Incidentally, it isn’t just Qatar’s residential sector that’s opening itself up to foreign investment. In April this year, the Qatari cabinet approved a bill allowing foreign investors to own up to 100 per cent of the capital of companies listed on the Qatar Stock Exchange. This, we’re told, could trigger more than USD 1 billion of overseas inflows.

The easing of pandemic-related restrictions, the roll-out of the vaccination programme, and the resumption of diplomatic ties between Qatar and its Gulf neighbours, has spurred its property market. According to the nation’s Planning and Statistics Authority (PSA), Qatar’s real estate sector saw a 63 per cent increase in the volume of sales over January and February, when compared to the same months in 2020.


Right now, single villa plots are the most actively traded asset class in Qatar, making up 53 per cent of all transactions, while private residential houses and apartments make up another 40 per cent. And in the residential leasing market, the World Cup has made its impact: tenants are now requesting two-year lease agreements, so their contracts might last through the duration of the World Cup.
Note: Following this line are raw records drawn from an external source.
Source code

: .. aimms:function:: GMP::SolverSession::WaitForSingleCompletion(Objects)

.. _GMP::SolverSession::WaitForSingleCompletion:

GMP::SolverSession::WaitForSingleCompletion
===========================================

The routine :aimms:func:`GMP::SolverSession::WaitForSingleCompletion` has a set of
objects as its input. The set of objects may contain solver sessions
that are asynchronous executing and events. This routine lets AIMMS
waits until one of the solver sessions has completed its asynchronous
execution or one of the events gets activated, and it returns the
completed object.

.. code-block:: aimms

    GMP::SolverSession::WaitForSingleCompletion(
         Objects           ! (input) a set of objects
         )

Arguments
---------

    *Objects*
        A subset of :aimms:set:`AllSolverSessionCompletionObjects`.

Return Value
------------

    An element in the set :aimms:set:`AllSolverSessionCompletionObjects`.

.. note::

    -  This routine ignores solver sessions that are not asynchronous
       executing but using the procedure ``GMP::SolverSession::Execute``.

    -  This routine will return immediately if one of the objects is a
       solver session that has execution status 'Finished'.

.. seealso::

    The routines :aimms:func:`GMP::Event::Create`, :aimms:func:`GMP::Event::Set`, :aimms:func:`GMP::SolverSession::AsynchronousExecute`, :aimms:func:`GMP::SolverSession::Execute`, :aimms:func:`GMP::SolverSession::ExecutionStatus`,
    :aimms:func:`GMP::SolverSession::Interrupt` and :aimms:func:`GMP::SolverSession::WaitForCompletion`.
Hotel occupancy in Qatar, though it benefitted somewhat from domestic travel, remained subdued in the first quarter of 2021. But PSA reports occupancy recovered to 66 per cent in February, which is comparable to the pre-pandemic levels recorded in February last year. This surge is expected to continue with the lifting of the blockade on Qatar, since visitors from other Gulf countries make up almost 50 per cent of the nation’s arrivals.

Meanwhile, while demand across Qatar’s office sector suffered from work-from-home (WFH) policies over the last year, with re-locations dominating leasing activity, projections have it the establishment of the Qatar Free Zone Authority will play an essential role in attracting international investment and creating new demand for office space in the months ahead.

Ultimately, agree experts, while Qatar’s real estate market is still in the grips of a period of contraction, the favourable shifts in policy, coupled with the return of diplomatic stability in the region, should engineer a period of protracted recovery and growth for Qatar’s property market in the months ahead.